Fuzzy Duplicate Removal#

Find near-duplicate documents with small edits or reformatting using MinHash and Locality Sensitive Hashing (LSH). This approach identifies candidate pairs with a similarity threshold efficiently at scale on GPU.

For other approaches, refer to Deduplication.

How It Works#

File partitioning for scalable, distributed processing
MinHash signatures over character n-grams
LSH banding to find candidate matches
Graph construction and connected components
Select one document per duplicate group and emit IDs to remove

Usage#

from nemo_curator.stages.deduplication.fuzzy.workflow import FuzzyDeduplicationWorkflow

# Basic fuzzy duplicate identification
fuzzy_workflow = FuzzyDeduplicationWorkflow(
    input_path="/path/to/input/data",
    cache_path="/path/to/cache",
    output_path="/path/to/output",
    text_field="text",
    perform_removal=False,  # Identification only
    input_blocksize="1GiB",  # Default block size for fuzzy dedup
    # MinHash parameters
    seed=42,
    char_ngrams=24,  # Character n-gram size for MinHash
    # LSH parameters
    num_bands=20,
    minhashes_per_band=13,
    use_64_bit_hash=False,
    # Performance tuning
    bands_per_iteration=5,
)

fuzzy_workflow.run()

# Advanced configuration (I/O and storage options)
fuzzy_workflow_advanced = FuzzyDeduplicationWorkflow(
    input_path="/path/to/input/data",
    cache_path="/path/to/cache",
    output_path="/path/to/output",
    input_filetype="parquet",   # "parquet" or "jsonl"
    input_blocksize="1GiB",
    input_file_extensions=[".parquet"],
    read_kwargs={"storage_options": {"key": "<access_key>", "secret": "<secret_key>"}},
    cache_kwargs={"storage_options": {"key": "<access_key>", "secret": "<secret_key>"}},
    write_kwargs={"storage_options": {"key": "<access_key>", "secret": "<secret_key>"}},
    text_field="content",
    perform_removal=False,
    seed=123,
    char_ngrams=20,
    num_bands=25,
    minhashes_per_band=10,
    use_64_bit_hash=True,
    bands_per_iteration=3,
    env_vars={"CUDA_VISIBLE_DEVICES": "0,1,2,3"},
)

fuzzy_workflow_advanced.run()

Note

Removal is currently not implemented in the fuzzy workflow (perform_removal=True raises an error). Use the duplicate ID outputs with the Text Duplicates Removal workflow. Refer to Common Operations for removal and outputs.

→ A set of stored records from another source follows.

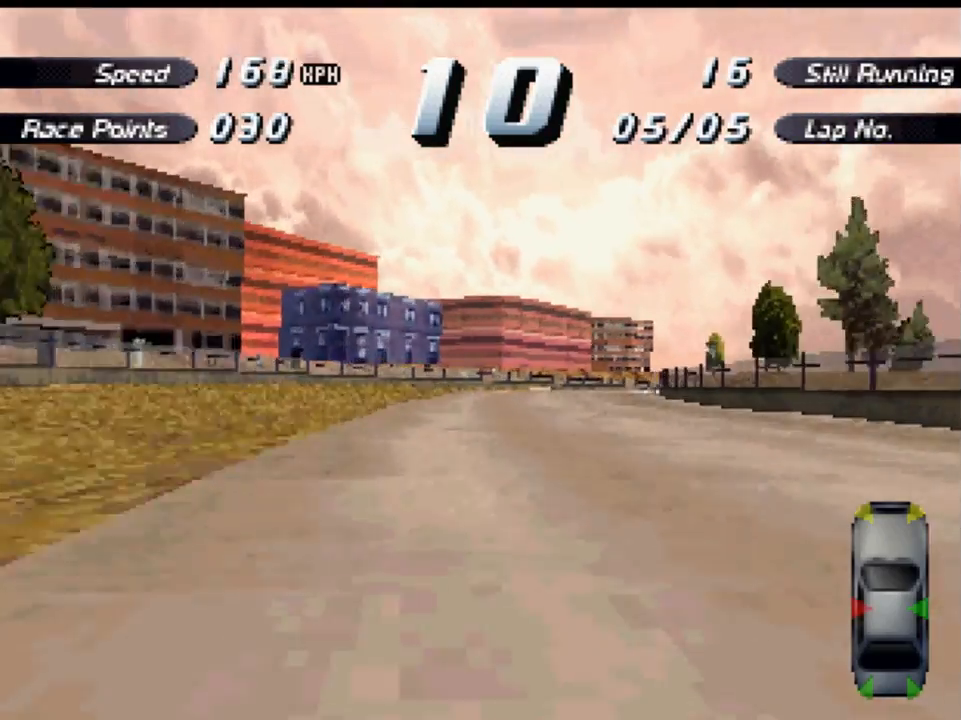
{"buttons": ["A"], "left_stick": "center", "right_stick": "center", "events": [[67, "DPAD_RIGHT", "up"]]}
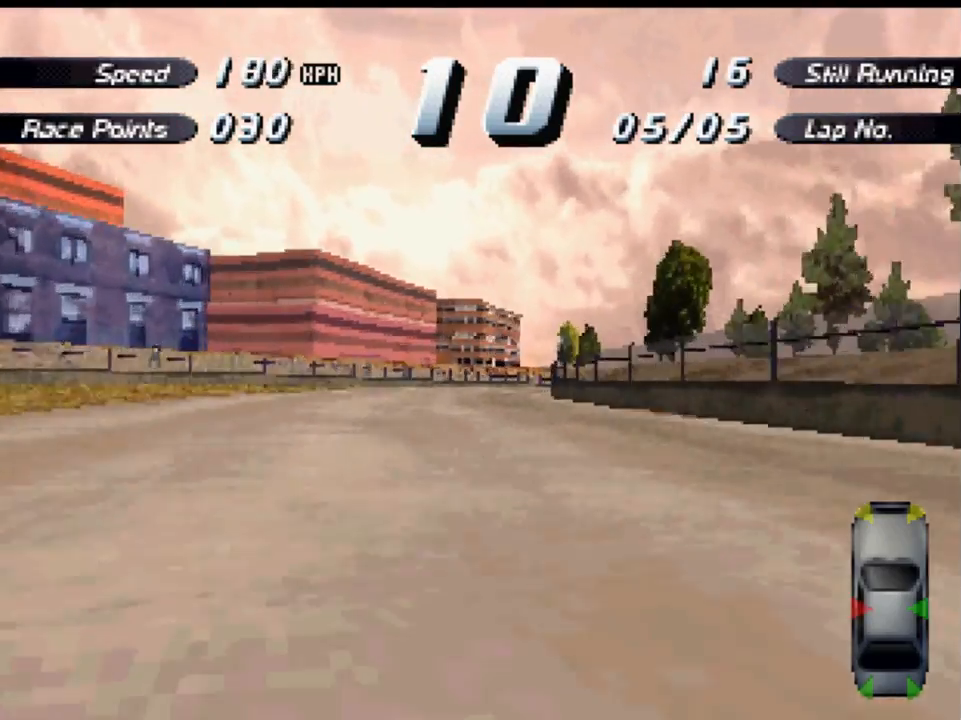
{"buttons": ["A", "DPAD_RIGHT"], "left_stick": "center", "right_stick": "center", "events": [[100, "DPAD_LEFT", "down"], [200, "DPAD_LEFT", "up"], [400, "DPAD_RIGHT", "down"]]}
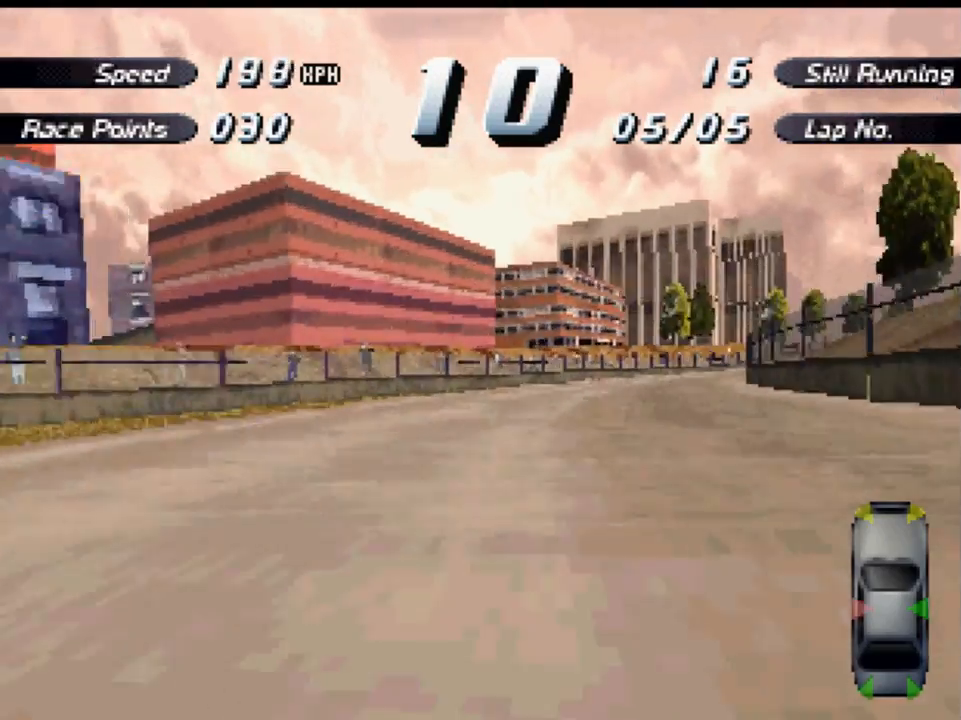
{"buttons": ["A", "DPAD_RIGHT"], "left_stick": "center", "right_stick": "center", "events": []}
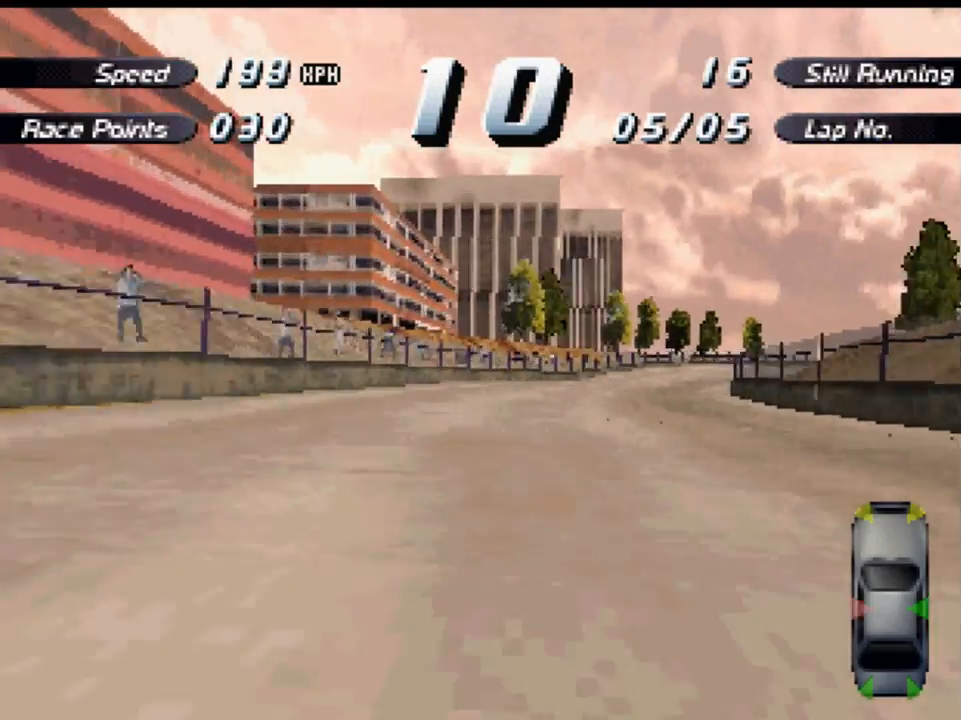
{"buttons": ["A", "DPAD_RIGHT"], "left_stick": "center", "right_stick": "center", "events": []}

Performance Recommendations#

Use char_ngrams >= 20 to reduce false positives
Adjust bands_per_iteration based on available GPU memory
Requires a Ray-based distributed GPU execution environment
Clear the cache and output directories between runs to avoid conflicts

Output Structure#

Cache directory:
- MinHashStage/, LSHStage/, BucketsToEdges/, ConnectedComponents/
Output directory:
- FuzzyDuplicateIds/: Parquet files with document IDs to remove
- fuzzy_id_generator.json: ID generator mapping

Workflow Stages#

File Partitioning
MinHash
LSH
Buckets to Edges
Connected Components
Identify Duplicates